Load

You learn about three architecture and intermediate storage options to load Oracle Cloud ERP data into Snowflake.

Load Data into Snowflake Using Low-Code

This architecture uses OCI GoldenGate and Oracle Data Transforms as the main data integration tools. Use this option if you're already using these tools and have at least one Oracle Database running on OCI that can be used as staging for Snowflake.



migrate-fa-snowflake-goldengate-data-int-oracle.zip

The option uses Oracle Data Transforms and OCI GoldenGate as main extraction and replication tools. The data is first loaded into an Oracle Database staging area and then into Snowflake. The GoldenGate-Snowflake connector has different configuration options. This architecture uses the default configuration. The data is refreshed on the target every 30 seconds. It's real time on source but near real time on target.

Follow the OCI GoldenGate Data Transforms extracting data from Oracle Fusion ERP blog to configure Oracle Data Transforms to extract data from Oracle Cloud ERP. On OCI GoldenGate, you need to create two deployments. The first one for Oracle technology where an extract is configured for the list of tables created by Oracle Data Transforms. The second deployment is for Big Data technologies where Snowflake is included.

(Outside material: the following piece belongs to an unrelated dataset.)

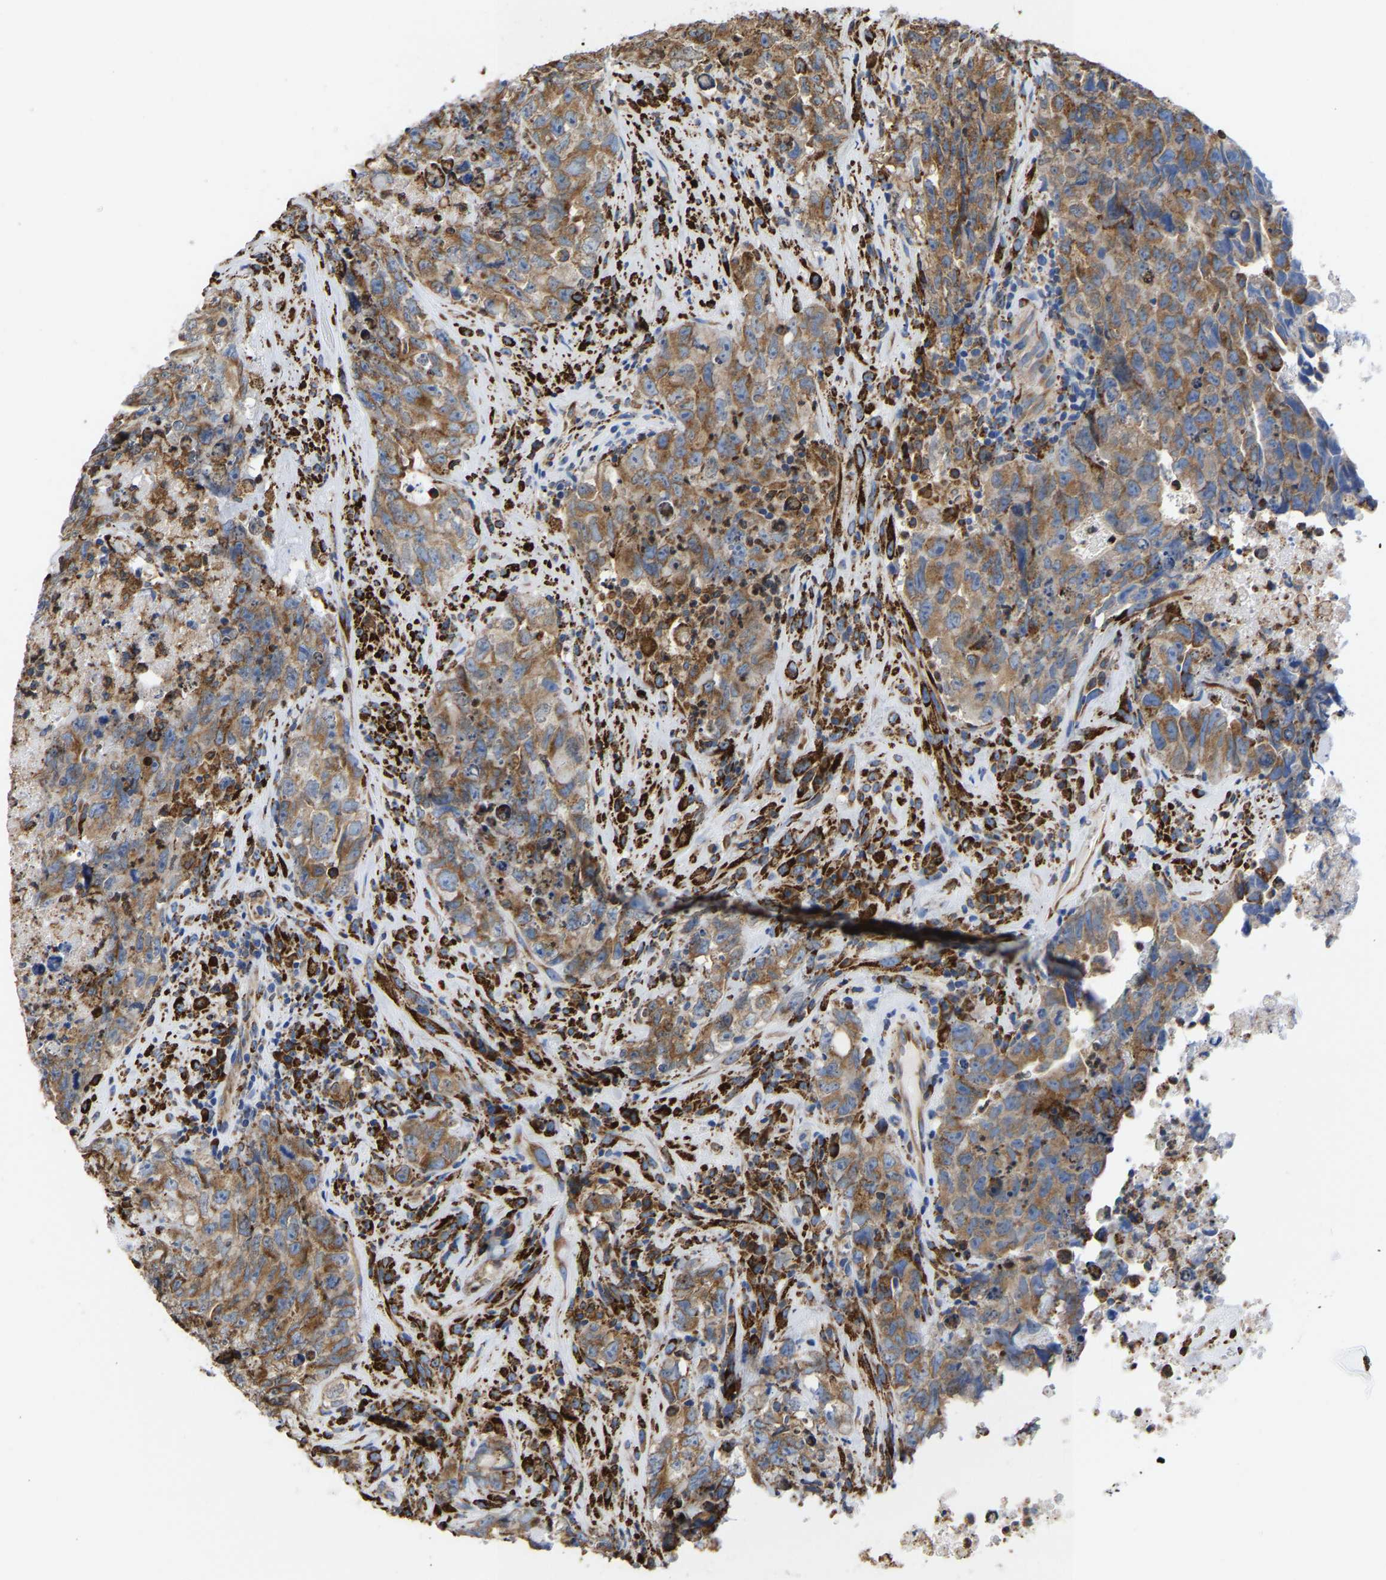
{"staining": {"intensity": "moderate", "quantity": ">75%", "location": "cytoplasmic/membranous"}, "tissue": "testis cancer", "cell_type": "Tumor cells", "image_type": "cancer", "snomed": [{"axis": "morphology", "description": "Carcinoma, Embryonal, NOS"}, {"axis": "topography", "description": "Testis"}], "caption": "Protein expression analysis of human embryonal carcinoma (testis) reveals moderate cytoplasmic/membranous staining in about >75% of tumor cells. Immunohistochemistry stains the protein of interest in brown and the nuclei are stained blue.", "gene": "P4HB", "patient": {"sex": "male", "age": 32}}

Review this blog to Use OCI GoldenGate for Snowflake Initial Load and Real-time Data Sync to configure both deployments and the extract and replication process to Snowflake.

This architecture supports the following components:

  • Autonomous Data Warehouse

    Oracle Autonomous Data Warehouse is a self-driving, self-securing, self-repairing database service that is optimized for data warehousing workloads. You do not need to configure or manage any hardware, or install any software. Oracle Cloud Infrastructure handles creating, backing up, patching, upgrading, and tuning the database.

  • Object storage

    OCI Object Storage provides access to large amounts of structured and unstructured data of any content type, including database backups, analytic data, and rich content such as images and videos. You can safely and securely store data directly from the internet or from within the cloud platform. You can scale storage without experiencing any degradation in performance or service reliability.

    Use standard storage for "hot" storage that you need to access quickly, immediately, and frequently. Use archive storage for "cold" storage that you retain for long periods of time and seldom or rarely access.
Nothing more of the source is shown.